Он невесомо прикоснулся к её плечу кончиками пальцев – даже её кожа стала холоднее. Доктор слегка нахмурился, говоря:
– Хенси, я хочу поговорить о том, что только…
– Давай, в следующий раз? – спросила Хенси и, сделав над собой усилие, повернулась к мужчине, одаряя его взглядом. – Сейчас я совершенно не хочу об этом говорить… – она нахмурилась.
– Но…
– Ты обещал, что не будешь всё портить, – хмыкнула Хенси и вновь затянулась дымом, задерживая его в себе, пока глаза не защипало от слёз. – А сейчас, Ашот, прошу тебя, уходи.
– Но…
– Прошу тебя, – повторила Хенси.
Ашот вздохнул, нехотя соглашаясь:
– Хорошо, Хенси, – он встал, запахивая рубашку, подбирая с пола брошенный халат, отряхивая его и надевая. – Я приду вечером, когда… Когда всё будет сделано.
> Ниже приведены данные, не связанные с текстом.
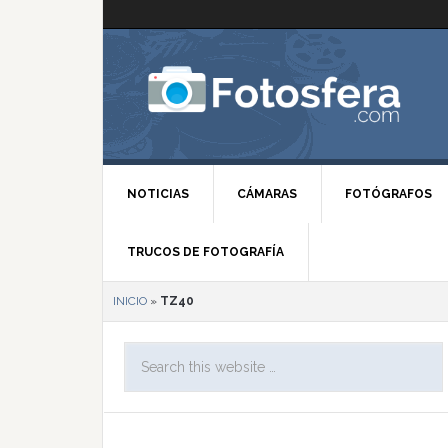
NOTICIAS
CÁMARAS
FOTÓGRAFOS
TRUCOS DE FOTOGRAFÍA
INICIO
»
TZ40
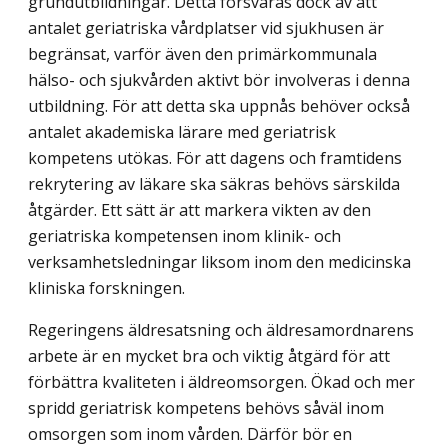
grundutbildningar. Detta försvåras dock av att
antalet geriatriska vårdplatser vid sjukhusen är
begränsat, varför även den primärkommunala
hälso- och sjukvården aktivt bör involveras i denna
utbildning. För att detta ska uppnås behöver också
antalet akademiska lärare med geriatrisk
kompetens utökas. För att dagens och framtidens
rekrytering av läkare ska säkras behövs särskilda
åtgärder. Ett sätt är att markera vikten av den
geriatriska kompetensen inom klinik- och
verksamhetsledningar liksom inom den medicinska
kliniska forskningen.
Regeringens äldresatsning och äldresamordnarens
arbete är en mycket bra och viktig åtgärd för att
förbättra kvaliteten i äldreomsorgen. Ökad och mer
spridd geriatrisk kompetens behövs såväl inom
omsorgen som inom vården. Därför bör en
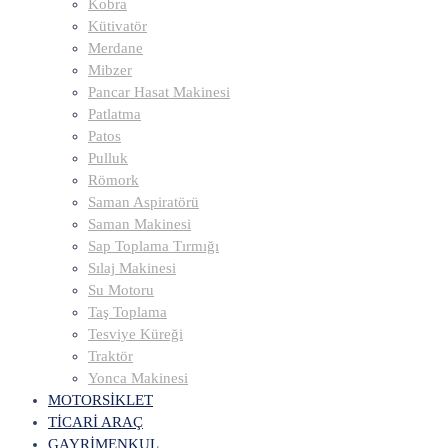
Kobra
Kütivatör
Merdane
Mibzer
Pancar Hasat Makinesi
Patlatma
Patos
Pulluk
Römork
Saman Aspiratörü
Saman Makinesi
Sap Toplama Tırmığı
Sılaj Makinesi
Su Motoru
Taş Toplama
Tesviye Küreği
Traktör
Yonca Makinesi
MOTORSİKLET
TİCARİ ARAÇ
GAYRİMENKUL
Или ты хочешь присутствовать?
– Нет, не хочу, – Хенси отрицательно покачала головой.
– Хорошо, – Ашот тяжело, но беззвучно вздохнул. – До вечера, Хенси?
– До вечера, – ответила девушка. – И прости за рубашку, – она повернулась, указывая взглядом на разорванную и, верно, фирменную вещь.
– Да ничего страшного… – ответил мужчина, запахивая рубашку сильнее и застёгивая халат на все пуговицы, чтобы никто не видел следов их страсти.
Ашот ушёл, Хенси докурила и, отправив окурок к остальным, медленно выдохнула дым, рассеивая его едкий запах в воздухе. Внутри было пусто, пусто и спокойно, это была не та мёртвая пустота, которая гнилью отравляла кровь – это была спокойная пустота, походящая на почтенную тишину и полумрак склепа, в котором принято находить свой последний покой и пристанище.
Она сделала то, чего желала, во что верила, обычно, после такого ей всегда легчало, верно, именно этого ей не хватало эти долгие пять лет. Но что-то всё равно было не так. И это «что-то не так» не давало ей покоя, заставляя желать биться головой пусть не об стену, но хотя бы об спинку кровати, об подушку.
«Чёртово прошлое! – в сердцах подумала Хенси, вновь закуривая, поправляя сползшее полотенце. – Когда ты уже сдохнешь, тупая мерзкая тварь?! Ничего страшного, я всё равно допью тебя, уродливая сука-память, твои шрамы и стоны меня уже достали до самых почек. Всё равно я буду сильнее, – Хенси выпустила в воздух тугую струю дыма, ухмыляясь уголками губ. – Сильнее хотя бы потому, что ты – лишь прошлое, тень, лохмотьями повисшая на проводах нейронов моего головного мозга, а я… Я жива…».